Pour soutenir la croissance, la banque centrale chinoise a abaissé mardi un taux de référence pour les prêts à moyen terme, une mesure qui permet de réduire les coûts de financement des banques commerciales pour les encourager à accorder davantage de crédits et à des conditions plus favorables. Le taux d’intérêt pour les prêts à un an de la banque centrale aux établissements financiers (MLF) passe ainsi à 2,65 % contre 2,75 % auparavant. Il avait déjà été abaissé en juin. «Cette baisse aura un effet limité», prévient l’analyste Ting Lu, de la banque Nomura, arguant que pour l’économie chinoise le «pire reste à venir».

Dans ce contexte, les ventes au détail, principal indicateur de la consommation des ménages, ont seulement progressé de 2,5 % sur un an le mois dernier, selon des chiffres officiels du BNS. Des analystes sondés par l’agence Bloomberg s’attendaient à une accélération (3,6 %), après une augmentation de 3,1 % en juin de cet indice très suivi par les marchés.

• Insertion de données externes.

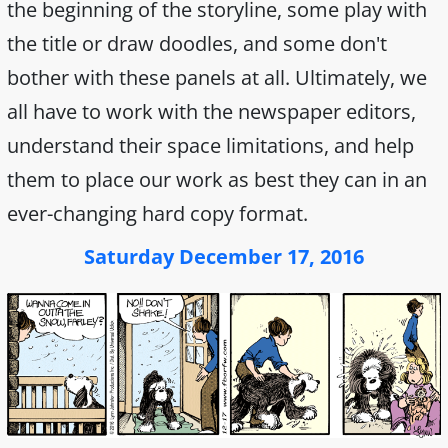
the beginning of the storyline, some play with
the title or draw doodles, and some don't
bother with these panels at all. Ultimately, we
all have to work with the newspaper editors,
understand their space limitations, and help
them to place our work as best they can in an
ever-changing hard copy format.
Saturday December 17, 2016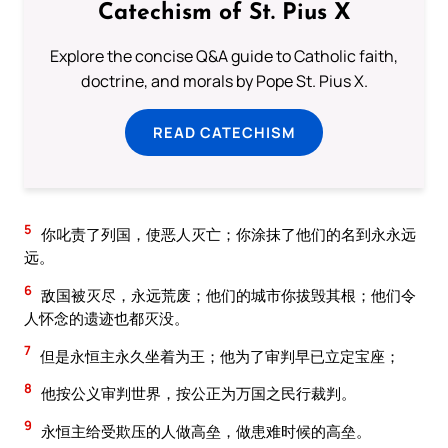
Catechism of St. Pius X
Explore the concise Q&A guide to Catholic faith,
doctrine, and morals by Pope St. Pius X.
READ CATECHISM
5
你叱责了列国，使恶人灭亡；你涂抹了他们的名到永永远
远。
6
敌国被灭尽，永远荒废；他们的城市你拔毁其根；他们令
人怀念的遗迹也都灭没。
7
但是永恒主永久坐着为王；他为了审判早已立定宝座；
8
他按公义审判世界，按公正为万国之民行裁判。
9
永恒主给受欺压的人做高垒，做患难时候的高垒。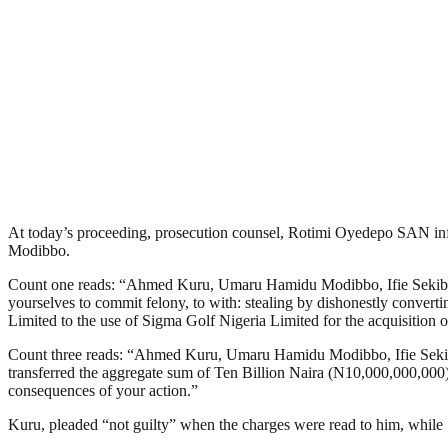
At today’s proceeding, prosecution counsel, Rotimi Oyedepo SAN inf
Modibbo.
Count one reads: “Ahmed Kuru, Umaru Hamidu Modibbo, Ifie Sekibo (a
yourselves to commit felony, to with: stealing by dishonestly conve
Limited to the use of Sigma Golf Nigeria Limited for the acquisition
Count three reads: “Ahmed Kuru, Umaru Hamidu Modibbo, Ifie Sekibo 
transferred the aggregate sum of Ten Billion Naira (N10,000,000,000) de
consequences of your action.”
Kuru, pleaded “not guilty” when the charges were read to him, while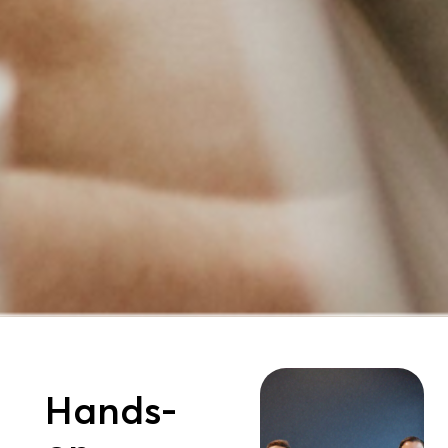
Hands-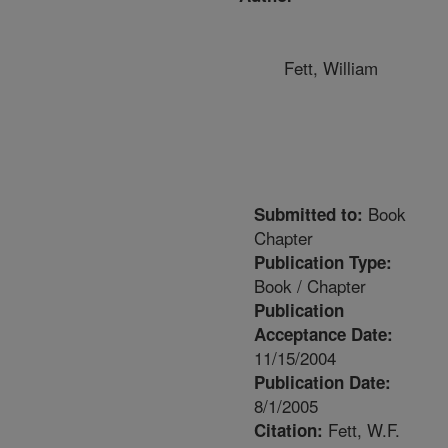
Fett, William
Book
Submitted to:
Chapter
Publication Type:
Book / Chapter
Publication
Acceptance Date:
11/15/2004
Publication Date:
8/1/2005
Fett, W.F.
Citation: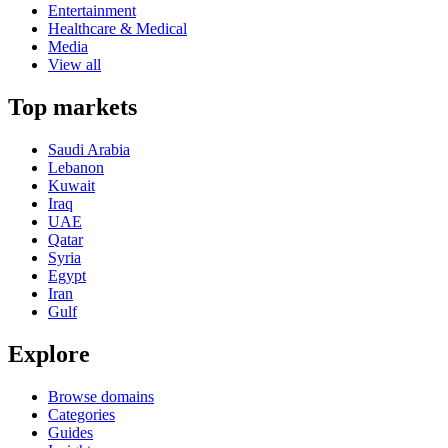
Entertainment
Healthcare & Medical
Media
View all
Top markets
Saudi Arabia
Lebanon
Kuwait
Iraq
UAE
Qatar
Syria
Egypt
Iran
Gulf
Explore
Browse domains
Categories
Guides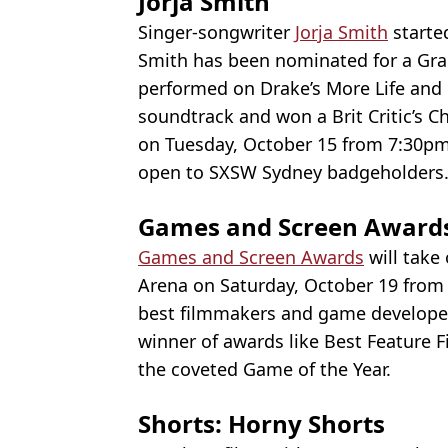
Jorja Smith
Singer-songwriter
Jorja Smith
starte
Smith has been nominated for a Gra
performed on Drake’s More Life and
soundtrack and won a Brit Critic’s C
on Tuesday, October 15 from 7:30pm 
open to SXSW Sydney badgeholders
Games and Screen Award
Games and Screen Awards
will take
Arena on Saturday, October 19 from 
best filmmakers and game develope
winner of awards like Best Feature 
the coveted Game of the Year.
Shorts: Horny Shorts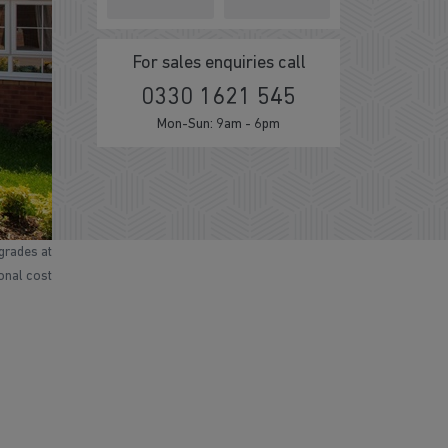
For sales enquiries call
0330 1621 545
Mon-Sun: 9am - 6pm
grades at
ional cost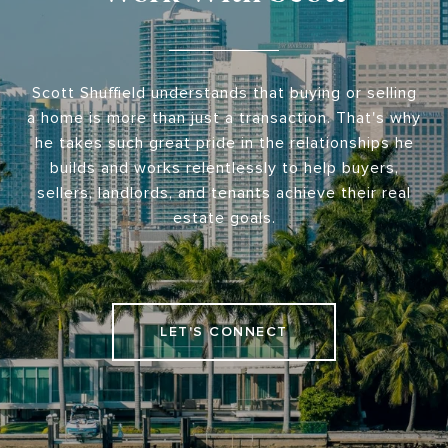
Scott Shuffield understands that buying or selling
a home is more than just a transaction. That's why
he takes such great pride in the relationships he
builds and works relentlessly to help buyers,
sellers, landlords, and tenants achieve their real
estate goals.
LET'S CONNECT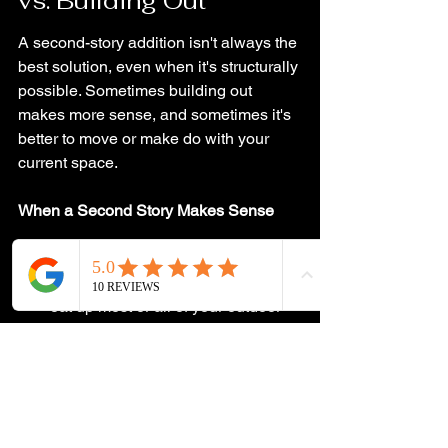
vs. Building Out
A second-story addition isn't always the 
best solution, even when it's structurally 
possible. Sometimes building out 
makes more sense, and sometimes it's 
better to move or make do with your 
current space.
When a Second Story Makes Sense
If you have a small lot with limited 
yard space, and building out would 
eat up most or all of your outdoor 
area. in that case, You'd rather lose 
some interior space to stairs than 
lose your yard.
If your local zoning has strict 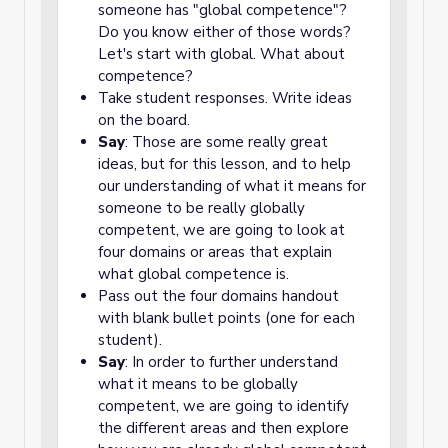
someone has "global competence"?
Do you know either of those words?
Let's start with global. What about
competence?
Take student responses. Write ideas
on the board.
Say
: Those are some really great
ideas, but for this lesson, and to help
our understanding of what it means for
someone to be really globally
competent, we are going to look at
four domains or areas that explain
what global competence is.
Pass out the four domains handout
with blank bullet points (one for each
student).
Say
: In order to further understand
what it means to be globally
competent, we are going to identify
the different areas and then explore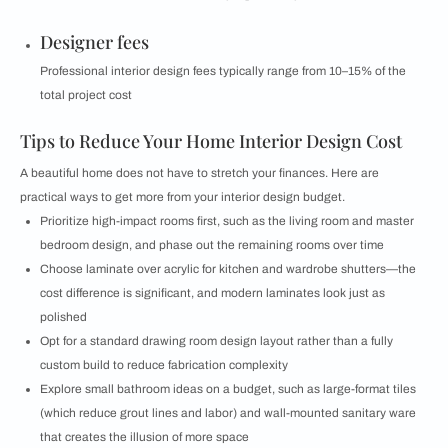
Designer fees
Professional interior design fees typically range from 10–15% of the
total project cost
Tips to Reduce Your Home Interior Design Cost
A beautiful home does not have to stretch your finances. Here are
practical ways to get more from your interior design budget.
Prioritize high-impact rooms first, such as the living room and master
bedroom design, and phase out the remaining rooms over time
Choose laminate over acrylic for kitchen and wardrobe shutters—the
cost difference is significant, and modern laminates look just as
polished
Opt for a standard drawing room design layout rather than a fully
custom build to reduce fabrication complexity
Explore small bathroom ideas on a budget, such as large-format tiles
(which reduce grout lines and labor) and wall-mounted sanitary ware
that creates the illusion of more space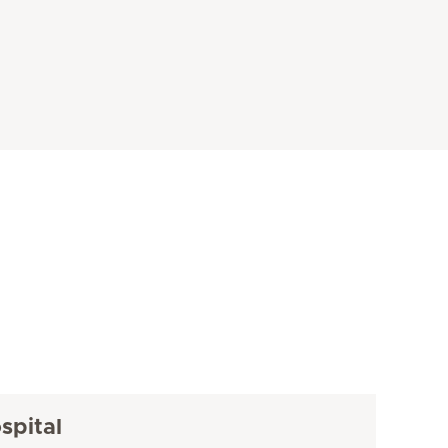
spital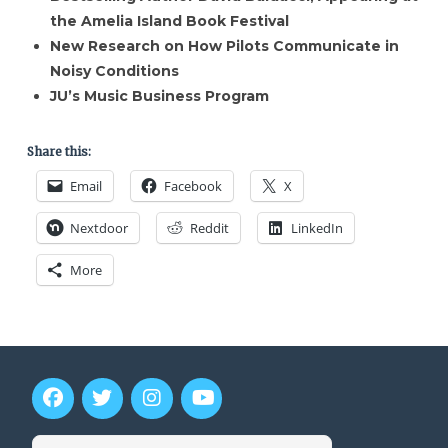
the Amelia Island Book Festival
New Research on How Pilots Communicate in
Noisy Conditions
JU’s Music Business Program
Share this:
Email
Facebook
X
Nextdoor
Reddit
LinkedIn
More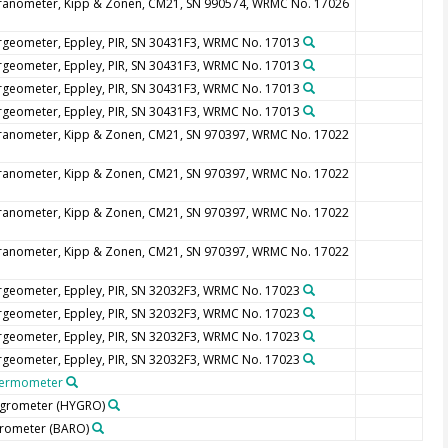
ranometer, Kipp & Zonen, CM21, SN 990574, WRMC No. 17026
rgeometer, Eppley, PIR, SN 30431F3, WRMC No. 17013
rgeometer, Eppley, PIR, SN 30431F3, WRMC No. 17013
rgeometer, Eppley, PIR, SN 30431F3, WRMC No. 17013
rgeometer, Eppley, PIR, SN 30431F3, WRMC No. 17013
ranometer, Kipp & Zonen, CM21, SN 970397, WRMC No. 17022
ranometer, Kipp & Zonen, CM21, SN 970397, WRMC No. 17022
ranometer, Kipp & Zonen, CM21, SN 970397, WRMC No. 17022
ranometer, Kipp & Zonen, CM21, SN 970397, WRMC No. 17022
rgeometer, Eppley, PIR, SN 32032F3, WRMC No. 17023
rgeometer, Eppley, PIR, SN 32032F3, WRMC No. 17023
rgeometer, Eppley, PIR, SN 32032F3, WRMC No. 17023
rgeometer, Eppley, PIR, SN 32032F3, WRMC No. 17023
ermometer
grometer
(HYGRO)
rometer
(BARO)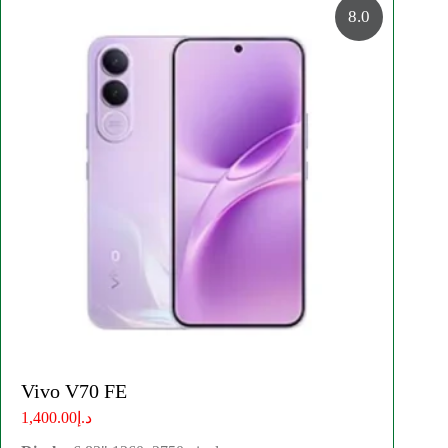
8.0
Vivo V70 FE
د.إ1,400.00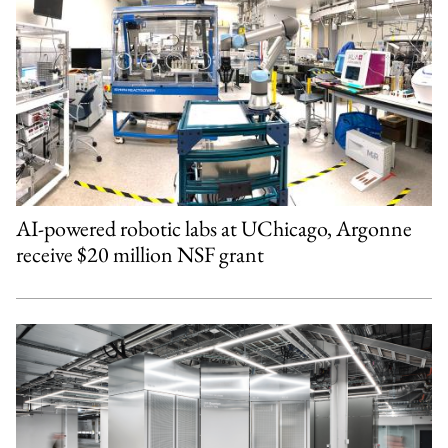
AI-powered robotic labs at UChicago, Argonne
receive $20 million NSF grant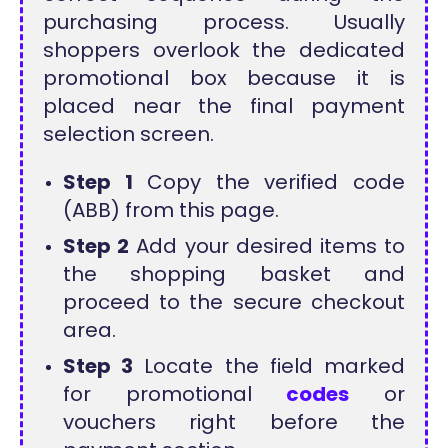
purchasing process. Usually
shoppers overlook the dedicated
promotional box because it is
placed near the final payment
selection screen.
Step 1
Copy the verified code
(ABB) from this page.
Step 2
Add your desired items to
the shopping basket and
proceed to the secure checkout
area.
Step 3
Locate the field marked
for promotional
codes
or
vouchers right before the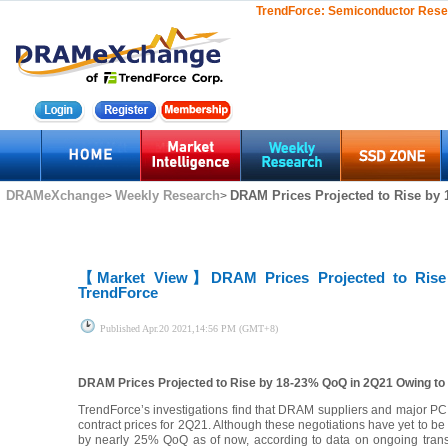
TrendForce:
Semiconductor Rese
DRAMeXchange
Weekly Research
DRAM Prices Projected to Rise by
>
>
【Market View】
DRAM Prices Projected to Ris
TrendForce
Published
Apr.20 2021,14:56 PM (GMT+8)
DRAM Prices Projected to Rise by 18-23% QoQ in 2Q21 Owing t
TrendForce’s investigations find that DRAM suppliers and major PC OE
contract prices for 2Q21. Although these negotiations have yet to
by nearly 25% QoQ as of now, according to data on ongoing transac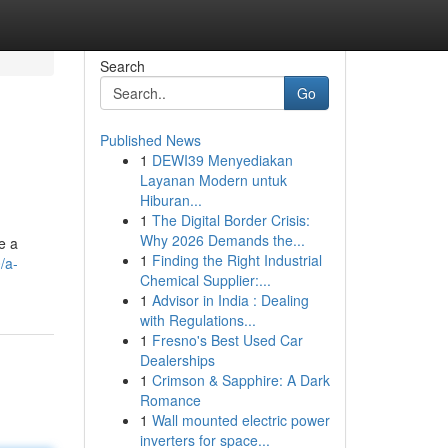
Search
Go
Published News
1
DEWI39 Menyediakan
Layanan Modern untuk
Hiburan...
1
The Digital Border Crisis:
Why 2026 Demands the...
e a
1
Finding the Right Industrial
/a-
Chemical Supplier:...
1
Advisor in India : Dealing
with Regulations...
1
Fresno's Best Used Car
Dealerships
1
Crimson & Sapphire: A Dark
Romance
1
Wall mounted electric power
inverters for space...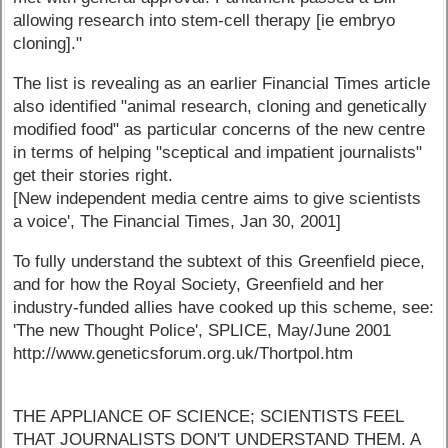
allowing research into stem-cell therapy [ie embryo
cloning]."
The list is revealing as an earlier Financial Times article
also identified "animal research, cloning and genetically
modified food" as particular concerns of the new centre
in terms of helping "sceptical and impatient journalists"
get their stories right.
[New independent media centre aims to give scientists
a voice', The Financial Times, Jan 30, 2001]
To fully understand the subtext of this Greenfield piece,
and for how the Royal Society, Greenfield and her
industry-funded allies have cooked up this scheme, see:
'The new Thought Police', SPLICE, May/June 2001
http://www.geneticsforum.org.uk/Thortpol.htm
THE APPLIANCE OF SCIENCE; SCIENTISTS FEEL
THAT JOURNALISTS DON'T UNDERSTAND THEM. A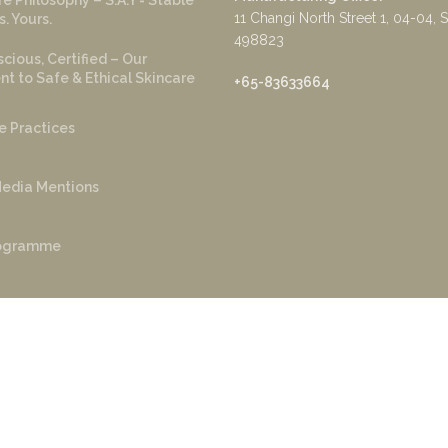
e Philosophy – S.A.Y = Stable
11 Changi North Street 1, 04-04, 
s. Yours.
498823
cious, Certified – Our
 to Safe & Ethical Skincare
+65-83633664
e Practices
edia Mentions
rogramme
r Program
yright ©️ 2022 Sage and Ylang. Powered by
AKS Tech
.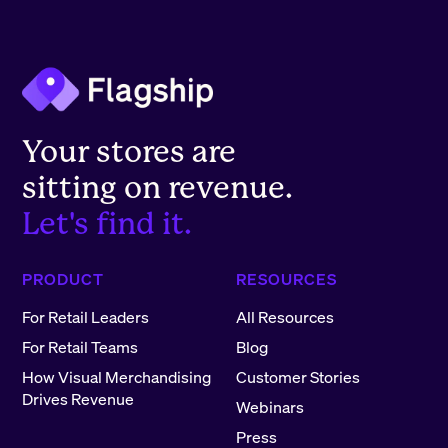
Your stores are
sitting on revenue.
Let's find it.
PRODUCT
RESOURCES
For Retail Leaders
All Resources
For Retail Teams
Blog
How Visual Merchandising
Customer Stories
Drives Revenue
Webinars
Press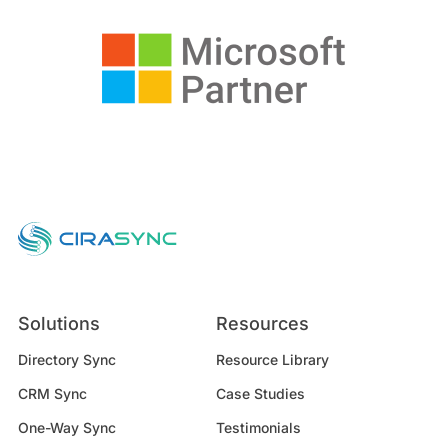
Solutions
Resources
Directory Sync
Resource Library
CRM Sync
Case Studies
One-Way Sync
Testimonials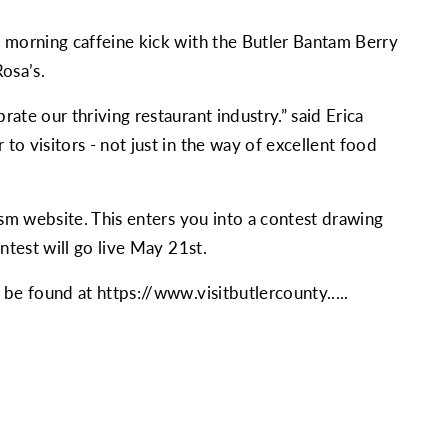
r morning caffeine kick with the Butler Bantam Berry
osa’s.
ate our thriving restaurant industry.” said Erica
o visitors - not just in the way of excellent food
ism website. This enters you into a contest drawing
ntest will go live May 21st.
n be found at
https://www.visitbutlercounty....
.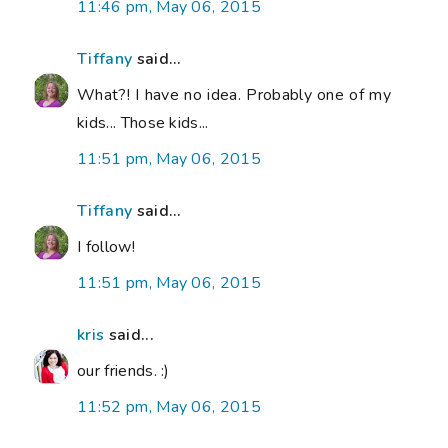
11:46 pm, May 06, 2015
Tiffany
said...
What?! I have no idea. Probably one of my
kids... Those kids...
11:51 pm, May 06, 2015
Tiffany
said...
I follow!
11:51 pm, May 06, 2015
kris
said...
our friends. :)
11:52 pm, May 06, 2015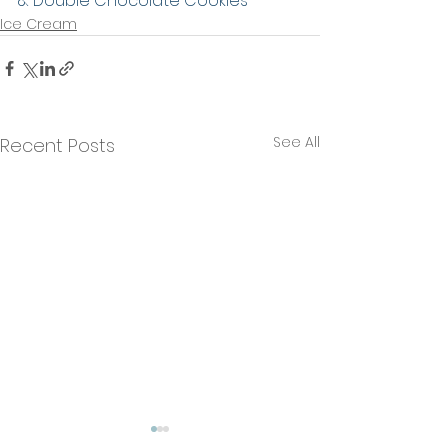
& Double Chocolate Cookies
Ice Cream
See All
Recent Posts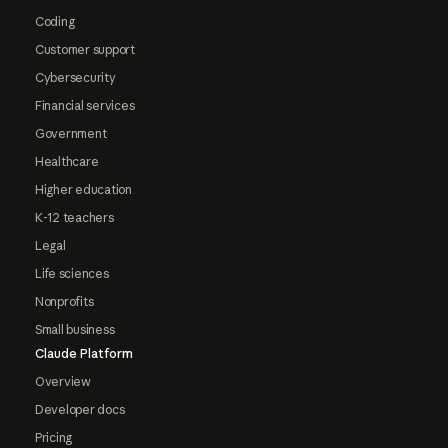
Coding
Customer support
Cybersecurity
Financial services
Government
Healthcare
Higher education
K-12 teachers
Legal
Life sciences
Nonprofits
Small business
Claude Platform
Overview
Developer docs
Pricing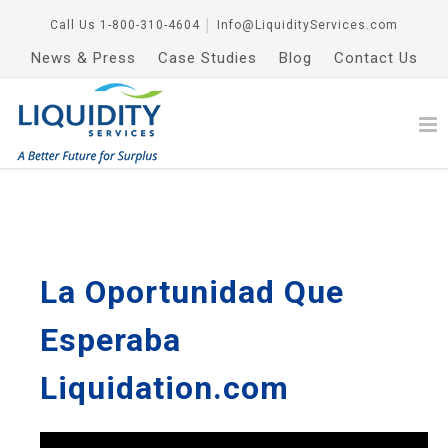
Call Us
1-800-310-4604
│
Info@LiquidityServices.com
News & Press
Case Studies
Blog
Contact Us
La Oportunidad Que
Esperaba
Liquidation.com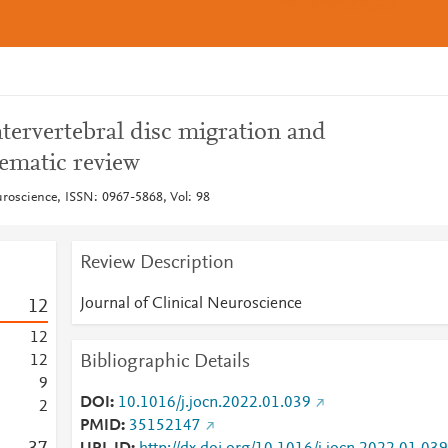
ntervertebral disc migration and
tematic review
uroscience, ISSN: 0967-5868, Vol: 98
Review Description
Journal of Clinical Neuroscience
1
2
1
2
Bibliographic Details
1
2
9
DOI
10.1016/j.jocn.2022.01.039
2
PMID
35152147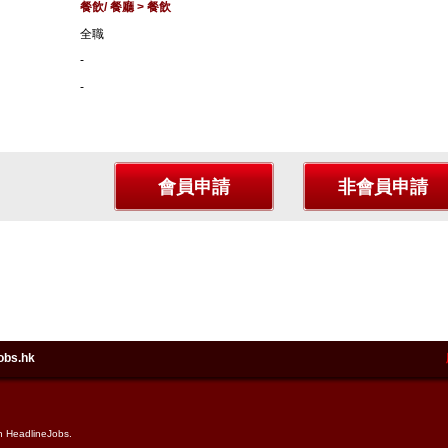
餐飲/ 餐廳 > 餐飲
全職
-
-
obs.hk
in HeadlineJobs.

Ce niveau reste très loin de celui d’avril (+18,4 %) lorsque les ventes au détail avaient réalisé leur plus forte progression de l’année, galvanisées alors par la reprise post-Covid et le retour des Chinois dans les restaurants, lieux touristiques et centres commerciaux. Signe désormais d’un essoufflement de la reprise, les prêts aux ménages ont atteint le mois dernier leur niveau le plus faible depuis 2009, selon des chiffres publiés vendredi.

Le marché immobilier tangue

La production industrielle a également ralenti en juillet (+3,7 % sur un an), après 4,4 % un mois plus tôt. Les analystes anticipaient un tassement mais plus modéré (4 %). Pour sa part, l’investissement en capital fixe s’est de nouveau tassé à +3,4 % sur un an sur les sept premiers mois de l’année. C’est son rythme de croissance le plus faible depuis 2020.

Cet indicateur est le reflet des dépenses consacrées à l’immobilier, aux infrastructures, aux équipements ou encore aux machines, des secteurs sur lesquels le gouvernement s’est appuyé dans le passé pour stimuler l’activité. Les mauvais chiffres de ce mardi sont publiés au moment où les marchés scrutent le secteur immobilier, qui avec celui de la construction a longtemps représenté le quart du PIB de la Chine.

L’un des plus gros promoteurs du pays longtemps réputé solide, Country Garden, a été incapable la semaine dernière de s’acquitter de deux remboursements d’intérêts sur des emprunts et risque un défaut de paiement. Ces déboires font désormais craindre une contagion. Lundi, le promoteur public Sino Ocean a annoncé avoir fait défaut sur le remboursement d’un intérêt.